Il désirait chanter car il avait une belle voix, mais il ne voulait pas imiter les autres chanteurs présents sur scène. Du coup, il a décidé de se lancer dans les chants religieux. Il s’agit de Seif, 13 ans, actuellement le plus jeune chanteur religieux (monched) en Egypte. Cet élève du cycle préparatoire et une dizaine d’autres personnes forment aujourd’hui le noyau d’un projet qui vise à faire revivre l’art de l’Inchad (chant religieux) après des années de déclin. Ce groupe est inscrit à l’école qui enseigne cet art, la première en Egypte. Une école pas comme les autres. Les cours ont lieu deux fois par semaine uniquement et l'endroit n’est pas toujours fixe. La plupart du temps, ils se déroulent au siège du syndicat des Monchedine, parfois dans les salles des maisons antiques du Caire fatimide, comme Beit Al-Séheimi ou le château du prince Taz. Le nombre et l’âge des participants varient, environ 30 à 40 personnes y vont, quant à la tranche d’âge, elle varie entre 10 et 50 ans et parfois plus. Hommes et femmes assistent aux cours qui peuvent durer trois mois. « J’ai appris l’existence de cette école, grâce au Facebook », dit Seif qui participe actuellement à tous les événements que l’école organise. Dès qu’il commence à chanter, il déclenche une véritable ovation — amplement méritée — pour sa belle voix et sa prestance. Des poésies dont les thèmes tournent autour de l’amour de Dieu et du prophète Mohamad (que la prière d’Allah et son salut soient sur lui), qui sont chantées par une ou plusieurs personnes.

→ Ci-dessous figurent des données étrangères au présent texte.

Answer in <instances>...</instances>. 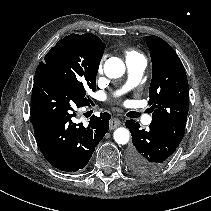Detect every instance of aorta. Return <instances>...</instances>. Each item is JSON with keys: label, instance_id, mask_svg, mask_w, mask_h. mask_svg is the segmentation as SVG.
<instances>
[{"label": "aorta", "instance_id": "obj_1", "mask_svg": "<svg viewBox=\"0 0 211 211\" xmlns=\"http://www.w3.org/2000/svg\"><path fill=\"white\" fill-rule=\"evenodd\" d=\"M104 72L109 78H120L125 73V64L121 59L111 57L104 64ZM129 138V131L124 127L117 128L114 131V140L118 144H126L129 141Z\"/></svg>", "mask_w": 211, "mask_h": 211}]
</instances>
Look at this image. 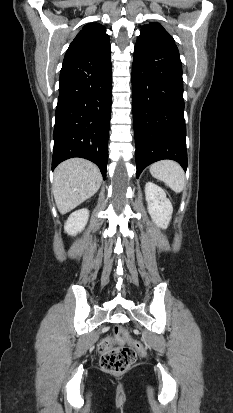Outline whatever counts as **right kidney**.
I'll return each instance as SVG.
<instances>
[{
    "instance_id": "obj_1",
    "label": "right kidney",
    "mask_w": 233,
    "mask_h": 413,
    "mask_svg": "<svg viewBox=\"0 0 233 413\" xmlns=\"http://www.w3.org/2000/svg\"><path fill=\"white\" fill-rule=\"evenodd\" d=\"M89 218V211L86 208L79 209L73 212L67 219L64 230L69 235L75 236L77 233L81 232Z\"/></svg>"
}]
</instances>
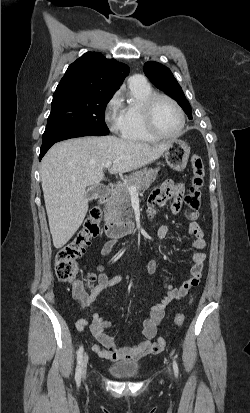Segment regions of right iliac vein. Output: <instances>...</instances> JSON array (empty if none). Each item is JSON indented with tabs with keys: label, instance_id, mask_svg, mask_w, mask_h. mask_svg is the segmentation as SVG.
Returning <instances> with one entry per match:
<instances>
[{
	"label": "right iliac vein",
	"instance_id": "1",
	"mask_svg": "<svg viewBox=\"0 0 250 413\" xmlns=\"http://www.w3.org/2000/svg\"><path fill=\"white\" fill-rule=\"evenodd\" d=\"M87 361H88V356L85 354L82 358L81 362V374L83 377L86 375V370H87Z\"/></svg>",
	"mask_w": 250,
	"mask_h": 413
}]
</instances>
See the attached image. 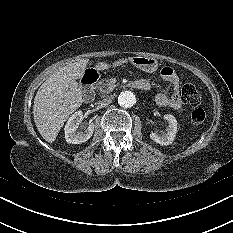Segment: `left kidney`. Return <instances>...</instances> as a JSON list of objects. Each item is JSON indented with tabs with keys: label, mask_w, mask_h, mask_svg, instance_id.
<instances>
[{
	"label": "left kidney",
	"mask_w": 233,
	"mask_h": 233,
	"mask_svg": "<svg viewBox=\"0 0 233 233\" xmlns=\"http://www.w3.org/2000/svg\"><path fill=\"white\" fill-rule=\"evenodd\" d=\"M163 118L168 122L166 132L162 134L151 132L150 138L158 144L170 145L177 133V120L172 114H165Z\"/></svg>",
	"instance_id": "obj_1"
}]
</instances>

Al-Tohami et les étudiants de son école.
(Photo: Hachem Aboul-Amayem)
Depuis les années 1970-1980, les grands monchedine ont senti que cet art était en déperdition. C’est pourquoi ils ont créé un syndicat pour rassembler les chanteurs et organiser leur travail. De même, ils ont ouvert une école pour enseigner l’art des chants religieux à la nouvelle génération. C’est le chantre Mahmoud Al-Tohami, qui en a eu l’idée en 2014. La première du genre en Egypte et l’une parmi les rares existantes à travers le monde est alors créée. « Il faut sauver cet art, d’autant plus que faute de professionnalisme auprès des amateurs actuellement sur la scène, il y a bien plus de chanteurs étrangers qui psalmodient nos poésies, les collant à leurs répertoires, oubliant qu’il s’agit là de poésies anciennes égyptiennes », explique Mahmoud Al-Tohami, fils d’un des chanteurs les plus renommés de Haute-Egypte, Yassine Al-Tohami. Selon lui, après une longue époque de gloire, cet art spirituel se trouve en décadence et risque même de disparaître. Pour lui, comme pour les célèbres chantres, il est temps de former de nouveaux chanteurs, bien éduqués pour faire revivre cet art, dont l’Egypte est la pionnière.

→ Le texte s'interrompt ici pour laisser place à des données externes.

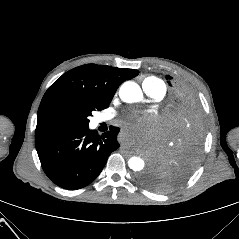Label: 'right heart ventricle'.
<instances>
[{
    "label": "right heart ventricle",
    "instance_id": "1",
    "mask_svg": "<svg viewBox=\"0 0 239 239\" xmlns=\"http://www.w3.org/2000/svg\"><path fill=\"white\" fill-rule=\"evenodd\" d=\"M156 80H158V79L155 78V77L150 76V77H146V78L143 80V83L149 82V81H156Z\"/></svg>",
    "mask_w": 239,
    "mask_h": 239
}]
</instances>
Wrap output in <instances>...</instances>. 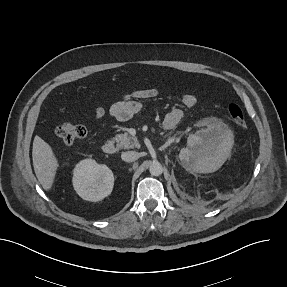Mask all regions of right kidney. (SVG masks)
I'll list each match as a JSON object with an SVG mask.
<instances>
[{"mask_svg": "<svg viewBox=\"0 0 287 287\" xmlns=\"http://www.w3.org/2000/svg\"><path fill=\"white\" fill-rule=\"evenodd\" d=\"M73 187L84 200L97 202L111 194L114 186L112 171L95 160L79 162L73 171Z\"/></svg>", "mask_w": 287, "mask_h": 287, "instance_id": "right-kidney-1", "label": "right kidney"}]
</instances>
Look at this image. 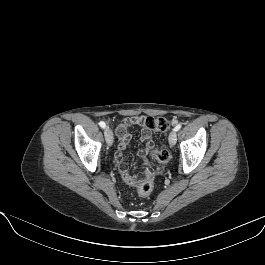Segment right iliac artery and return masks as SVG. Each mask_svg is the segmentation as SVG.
<instances>
[{"label": "right iliac artery", "mask_w": 265, "mask_h": 265, "mask_svg": "<svg viewBox=\"0 0 265 265\" xmlns=\"http://www.w3.org/2000/svg\"><path fill=\"white\" fill-rule=\"evenodd\" d=\"M99 125H100L101 128H105V127H106V124H105V122H103V121H101V122L99 123Z\"/></svg>", "instance_id": "1"}]
</instances>
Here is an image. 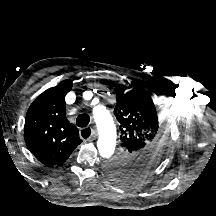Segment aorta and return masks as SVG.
Segmentation results:
<instances>
[{
  "mask_svg": "<svg viewBox=\"0 0 216 216\" xmlns=\"http://www.w3.org/2000/svg\"><path fill=\"white\" fill-rule=\"evenodd\" d=\"M93 116L99 132L97 141L99 154L104 158H110L116 146V125L109 111L103 106L96 107Z\"/></svg>",
  "mask_w": 216,
  "mask_h": 216,
  "instance_id": "obj_1",
  "label": "aorta"
}]
</instances>
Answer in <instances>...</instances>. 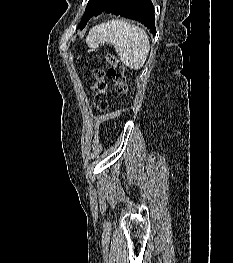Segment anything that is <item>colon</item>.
I'll use <instances>...</instances> for the list:
<instances>
[{"label":"colon","instance_id":"obj_1","mask_svg":"<svg viewBox=\"0 0 233 263\" xmlns=\"http://www.w3.org/2000/svg\"><path fill=\"white\" fill-rule=\"evenodd\" d=\"M105 58L109 64L107 71L104 72L101 69L93 70V77L95 80L93 83V103L96 109L100 111L108 107L107 86L104 80L105 76L114 83L115 90L121 97H127L128 95V85L123 64L113 54L107 53Z\"/></svg>","mask_w":233,"mask_h":263}]
</instances>
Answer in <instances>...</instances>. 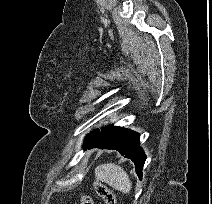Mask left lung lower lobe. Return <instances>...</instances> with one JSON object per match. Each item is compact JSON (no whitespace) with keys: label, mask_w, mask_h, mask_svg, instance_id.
Wrapping results in <instances>:
<instances>
[{"label":"left lung lower lobe","mask_w":212,"mask_h":204,"mask_svg":"<svg viewBox=\"0 0 212 204\" xmlns=\"http://www.w3.org/2000/svg\"><path fill=\"white\" fill-rule=\"evenodd\" d=\"M139 134L118 126H110L102 130L90 133L84 145L85 149L101 148L115 149L125 158L131 159L135 166L138 176L142 177V167L146 156L139 146Z\"/></svg>","instance_id":"left-lung-lower-lobe-1"}]
</instances>
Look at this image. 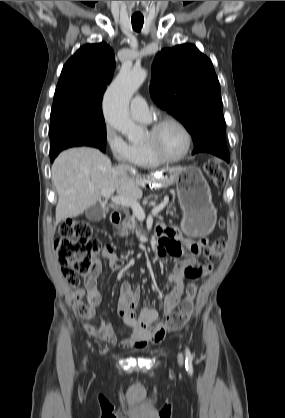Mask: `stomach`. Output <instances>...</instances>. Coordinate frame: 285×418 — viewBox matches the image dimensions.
Wrapping results in <instances>:
<instances>
[{
  "instance_id": "obj_1",
  "label": "stomach",
  "mask_w": 285,
  "mask_h": 418,
  "mask_svg": "<svg viewBox=\"0 0 285 418\" xmlns=\"http://www.w3.org/2000/svg\"><path fill=\"white\" fill-rule=\"evenodd\" d=\"M169 174L176 177L178 201L183 211V232L190 237L209 234L216 223V210L201 170L189 166Z\"/></svg>"
}]
</instances>
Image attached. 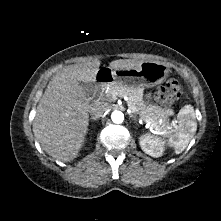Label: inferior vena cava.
Listing matches in <instances>:
<instances>
[{
  "label": "inferior vena cava",
  "instance_id": "inferior-vena-cava-1",
  "mask_svg": "<svg viewBox=\"0 0 221 221\" xmlns=\"http://www.w3.org/2000/svg\"><path fill=\"white\" fill-rule=\"evenodd\" d=\"M108 109L107 105L104 103H96L90 109L91 118L96 120L103 116L105 111Z\"/></svg>",
  "mask_w": 221,
  "mask_h": 221
}]
</instances>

Un véritable apprentissage
Seif, 13 ans, le plus petit chantre d'Egypte.
(Photo: Hachem Aboul-Amayem)
Et c’est bien le rôle de cette école qui a formé jusque-là deux promotions. Les gradués participent actuellement aux différents événements comme des professionnels. On les voit se produire dans différentes soirées, en train de chanter les louanges de Dieu avec leurs voix angéliques, les filles portant des robes et voiles blancs et les garçons habillés en djellabas et turbans blancs. Une technique vocale agrémentée d’effets scéniques qui se reflètent sur leurs visages et les mouvements de leurs corps. «
Pour être accepté dans cette école, il faut avoir une belle voix et l’oreille musicale », dit le cheikh Taha Hussein, responsable administratif à l’école. Ce sont les deux critères principaux d’inscription en classes
d’Inchad, mais pas seulement cela. Il faut être un élève assidu, ayant une base de culture générale. Ce sont les grands chanteurs qui sont chargés de leur enseigner cette foule d’odes à la louange de Dieu et les rythmes musicaux essentiels. Et pour être gradué, il faut passer un examen qui n’est pas toujours facile : seuls 13 élèves sur 40 ont réussi à le passer avec succès. «
Beaucoup croient qu’on est là pour chanter et écouter de la musique et que cela ne mérite pas de grands efforts. Ce qui est faux, car on passe des heures et des heures à apprendre à réciter les poésies et s’entraîner à les chanter en suivant le rythme de la musique », explique Hagar, 20 ans, étudiante en droit à l’Université d’Al-Azhar.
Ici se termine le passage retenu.